Methods: Five patients with uncontrolled AF and ten healthy volunteers underwent non-contrast MRI. Multiple cardiac-gated, breath-held 2D images were sequentially acquired in three orthogonal planes and interpolated to create 3D images across 18-30 cardiac phases. Treatment targets, defined as the left and right pulmonary vein antra, and critical structures were contoured. Target centroid displacement throughout the cardiac cycle was assessed. Minimum 3D target displacements to critical structures were measured. Free-breathing ,real-time 2D images were also acquired at 4Hz frequency for one-two minute duration. The motion of easily identifiable points within the targets and diaphragm were measured to assess target motion with respiration.

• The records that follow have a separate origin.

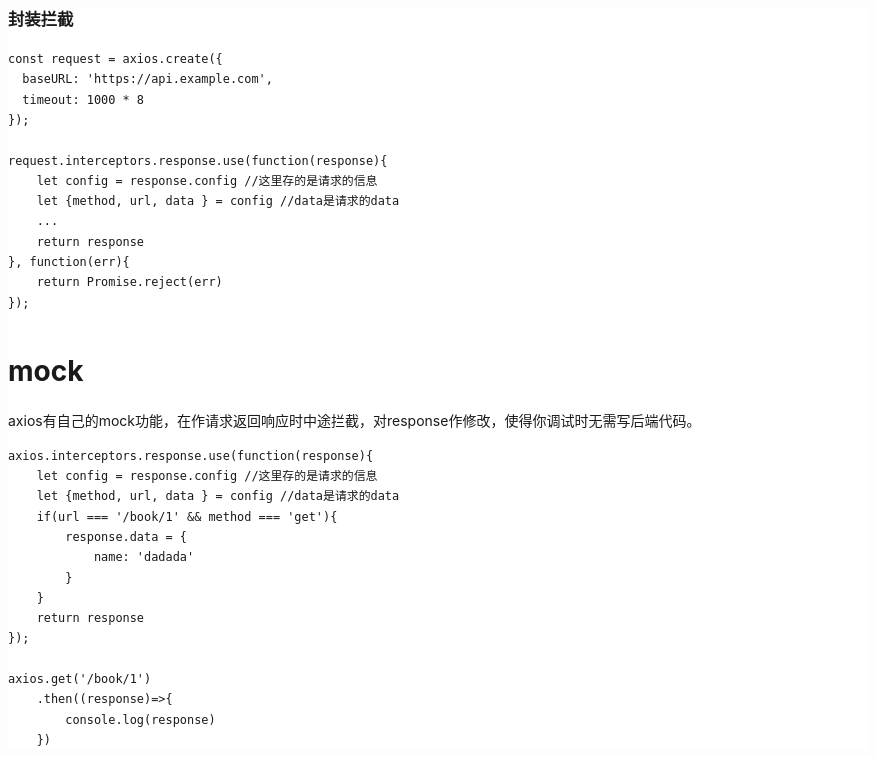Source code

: ### 封装拦截
```
const request = axios.create({
  baseURL: 'https://api.example.com',
  timeout: 1000 * 8
});

request.interceptors.response.use(function(response){
    let config = response.config //这里存的是请求的信息
    let {method, url, data } = config //data是请求的data
    ...
    return response
}, function(err){
    return Promise.reject(err)
});
```

# mock
axios有自己的mock功能，在作请求返回响应时中途拦截，对response作修改，使得你调试时无需写后端代码。

```
axios.interceptors.response.use(function(response){
    let config = response.config //这里存的是请求的信息
    let {method, url, data } = config //data是请求的data
    if(url === '/book/1' && method === 'get'){
        response.data = {
            name: 'dadada'
        }
    }
    return response
});

axios.get('/book/1')
    .then((response)=>{
        console.log(response)
    })
```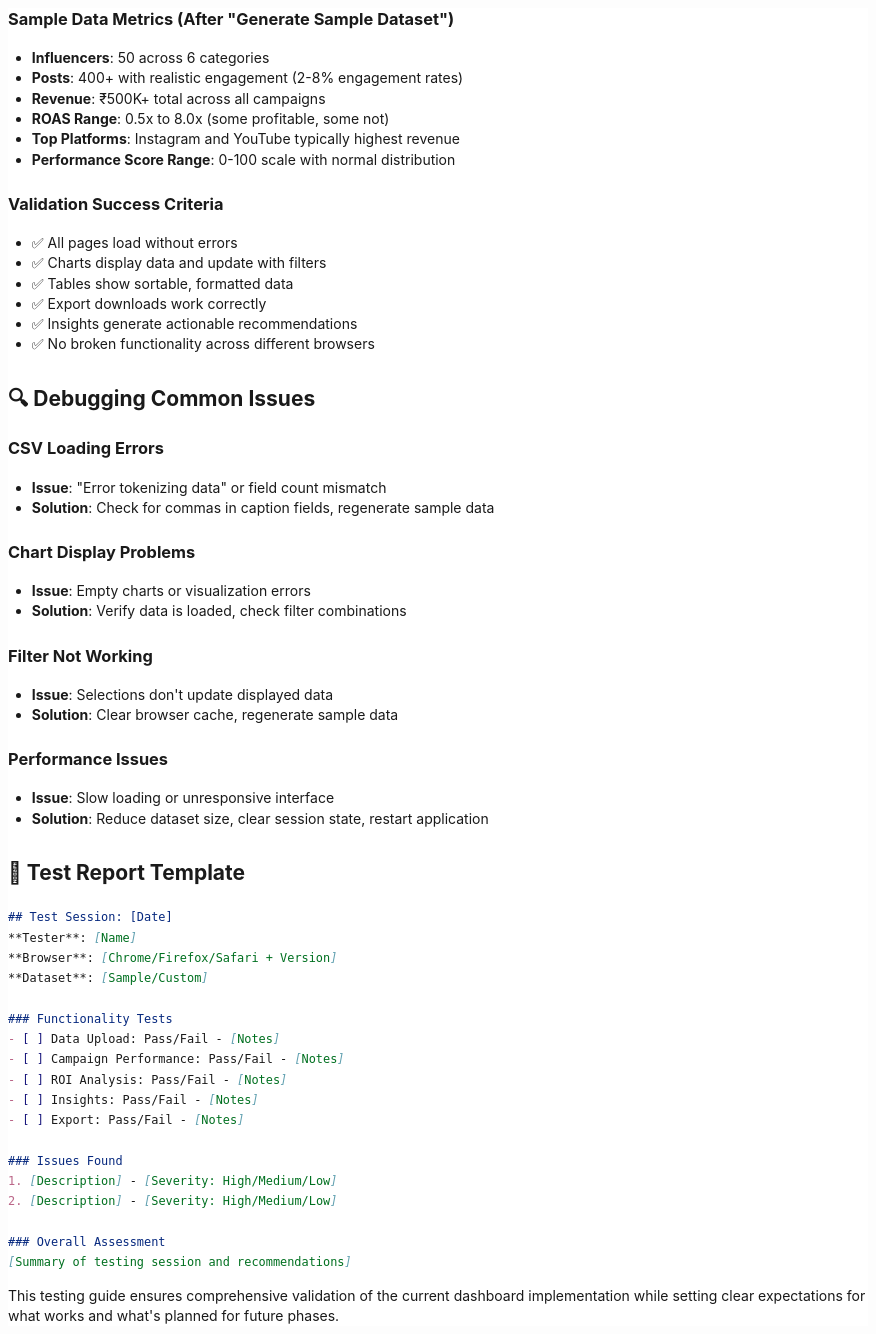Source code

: ### Sample Data Metrics (After "Generate Sample Dataset")
- **Influencers**: 50 across 6 categories
- **Posts**: 400+ with realistic engagement (2-8% engagement rates)
- **Revenue**: ₹500K+ total across all campaigns
- **ROAS Range**: 0.5x to 8.0x (some profitable, some not)
- **Top Platforms**: Instagram and YouTube typically highest revenue
- **Performance Score Range**: 0-100 scale with normal distribution

### Validation Success Criteria
- ✅ All pages load without errors
- ✅ Charts display data and update with filters
- ✅ Tables show sortable, formatted data
- ✅ Export downloads work correctly
- ✅ Insights generate actionable recommendations
- ✅ No broken functionality across different browsers

## 🔍 Debugging Common Issues

### CSV Loading Errors
- **Issue**: "Error tokenizing data" or field count mismatch
- **Solution**: Check for commas in caption fields, regenerate sample data

### Chart Display Problems
- **Issue**: Empty charts or visualization errors
- **Solution**: Verify data is loaded, check filter combinations

### Filter Not Working
- **Issue**: Selections don't update displayed data
- **Solution**: Clear browser cache, regenerate sample data

### Performance Issues
- **Issue**: Slow loading or unresponsive interface
- **Solution**: Reduce dataset size, clear session state, restart application

## 📝 Test Report Template

```markdown
## Test Session: [Date]
**Tester**: [Name]
**Browser**: [Chrome/Firefox/Safari + Version]
**Dataset**: [Sample/Custom]

### Functionality Tests
- [ ] Data Upload: Pass/Fail - [Notes]
- [ ] Campaign Performance: Pass/Fail - [Notes]
- [ ] ROI Analysis: Pass/Fail - [Notes]
- [ ] Insights: Pass/Fail - [Notes]
- [ ] Export: Pass/Fail - [Notes]

### Issues Found
1. [Description] - [Severity: High/Medium/Low]
2. [Description] - [Severity: High/Medium/Low]

### Overall Assessment
[Summary of testing session and recommendations]
```

This testing guide ensures comprehensive validation of the current dashboard implementation while setting clear expectations for what works and what's planned for future phases.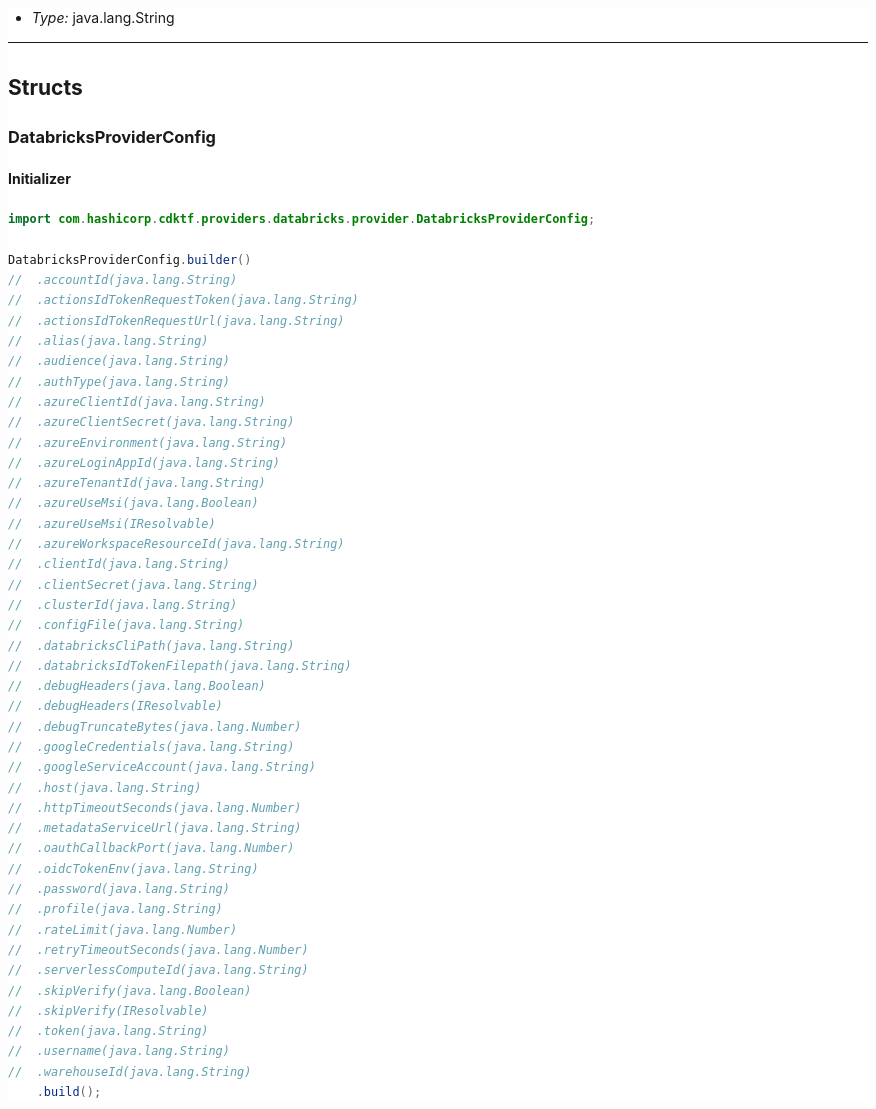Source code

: - *Type:* java.lang.String

---

## Structs <a name="Structs" id="Structs"></a>

### DatabricksProviderConfig <a name="DatabricksProviderConfig" id="@cdktf/provider-databricks.provider.DatabricksProviderConfig"></a>

#### Initializer <a name="Initializer" id="@cdktf/provider-databricks.provider.DatabricksProviderConfig.Initializer"></a>

```java
import com.hashicorp.cdktf.providers.databricks.provider.DatabricksProviderConfig;

DatabricksProviderConfig.builder()
//  .accountId(java.lang.String)
//  .actionsIdTokenRequestToken(java.lang.String)
//  .actionsIdTokenRequestUrl(java.lang.String)
//  .alias(java.lang.String)
//  .audience(java.lang.String)
//  .authType(java.lang.String)
//  .azureClientId(java.lang.String)
//  .azureClientSecret(java.lang.String)
//  .azureEnvironment(java.lang.String)
//  .azureLoginAppId(java.lang.String)
//  .azureTenantId(java.lang.String)
//  .azureUseMsi(java.lang.Boolean)
//  .azureUseMsi(IResolvable)
//  .azureWorkspaceResourceId(java.lang.String)
//  .clientId(java.lang.String)
//  .clientSecret(java.lang.String)
//  .clusterId(java.lang.String)
//  .configFile(java.lang.String)
//  .databricksCliPath(java.lang.String)
//  .databricksIdTokenFilepath(java.lang.String)
//  .debugHeaders(java.lang.Boolean)
//  .debugHeaders(IResolvable)
//  .debugTruncateBytes(java.lang.Number)
//  .googleCredentials(java.lang.String)
//  .googleServiceAccount(java.lang.String)
//  .host(java.lang.String)
//  .httpTimeoutSeconds(java.lang.Number)
//  .metadataServiceUrl(java.lang.String)
//  .oauthCallbackPort(java.lang.Number)
//  .oidcTokenEnv(java.lang.String)
//  .password(java.lang.String)
//  .profile(java.lang.String)
//  .rateLimit(java.lang.Number)
//  .retryTimeoutSeconds(java.lang.Number)
//  .serverlessComputeId(java.lang.String)
//  .skipVerify(java.lang.Boolean)
//  .skipVerify(IResolvable)
//  .token(java.lang.String)
//  .username(java.lang.String)
//  .warehouseId(java.lang.String)
    .build();
```
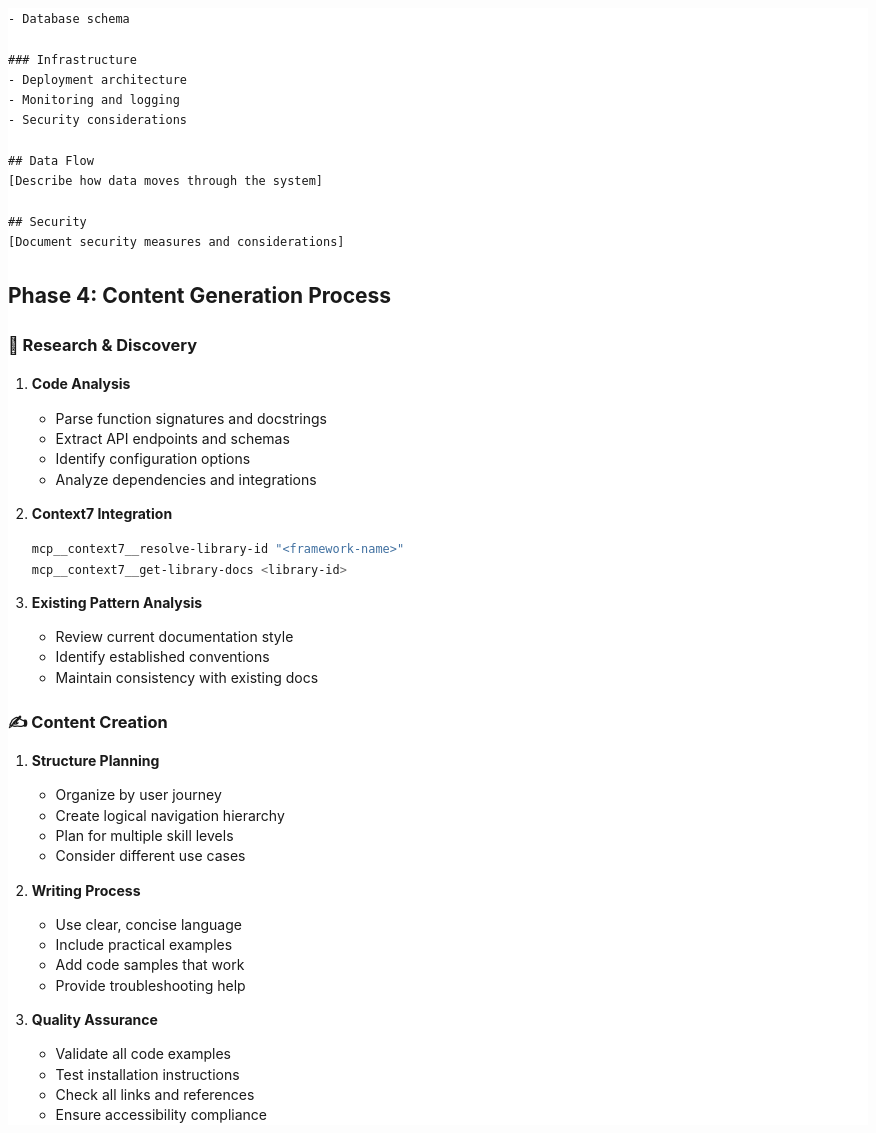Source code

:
 ```
- Database schema

### Infrastructure
- Deployment architecture
- Monitoring and logging
- Security considerations

## Data Flow
[Describe how data moves through the system]

## Security
[Document security measures and considerations]
```

## Phase 4: Content Generation Process

### 🔬 Research & Discovery

1. **Code Analysis**
   - Parse function signatures and docstrings
   - Extract API endpoints and schemas
   - Identify configuration options
   - Analyze dependencies and integrations

2. **Context7 Integration**
   ```bash
   mcp__context7__resolve-library-id "<framework-name>"
   mcp__context7__get-library-docs <library-id>
   ```

3. **Existing Pattern Analysis**
   - Review current documentation style
   - Identify established conventions
   - Maintain consistency with existing docs

### ✍️ Content Creation

1. **Structure Planning**
   - Organize by user journey
   - Create logical navigation hierarchy
   - Plan for multiple skill levels
   - Consider different use cases

2. **Writing Process**
   - Use clear, concise language
   - Include practical examples
   - Add code samples that work
   - Provide troubleshooting help

3. **Quality Assurance**
   - Validate all code examples
   - Test installation instructions
   - Check all links and references
   - Ensure accessibility compliance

Results: Average 3D displacement of treatment targets due to cardiac contraction in AF participants (4.1±2mm) was marginally smaller than in healthy participants (5.0±1mm) and motion was largest in the medial-lateral direction (3.6±2mm/4.2±2mm medial-lateral, 2.6±1mm/3.7±1mm anterior-posterior, 2.5±1mm/2.8±1mm superior-inferior for AF and healthy participants respectively). The minimum displacement between the aorta and left and right treatment targets was on average 2mm and 12mm respectively. The esophagus was within 1mm of the left target for 40% of participants and on average 6mm from the right target. Target motion due to respiration in the superior-inferior direction (13±4mm) was smaller than diaphragm motion (23±5mm).
Conclusion: AF cardiac radiosurgery target motion and relative displacement was characterized. The combination of target motion magnitude and relative displacement to critical structures highlights the importance of suitable motion compensation techniques for optimal treatments.
Funding Support, Disclosures, and Conflict of Interest: This study was funded by the Auckland Academic Health Alliance (AAHA), NZ.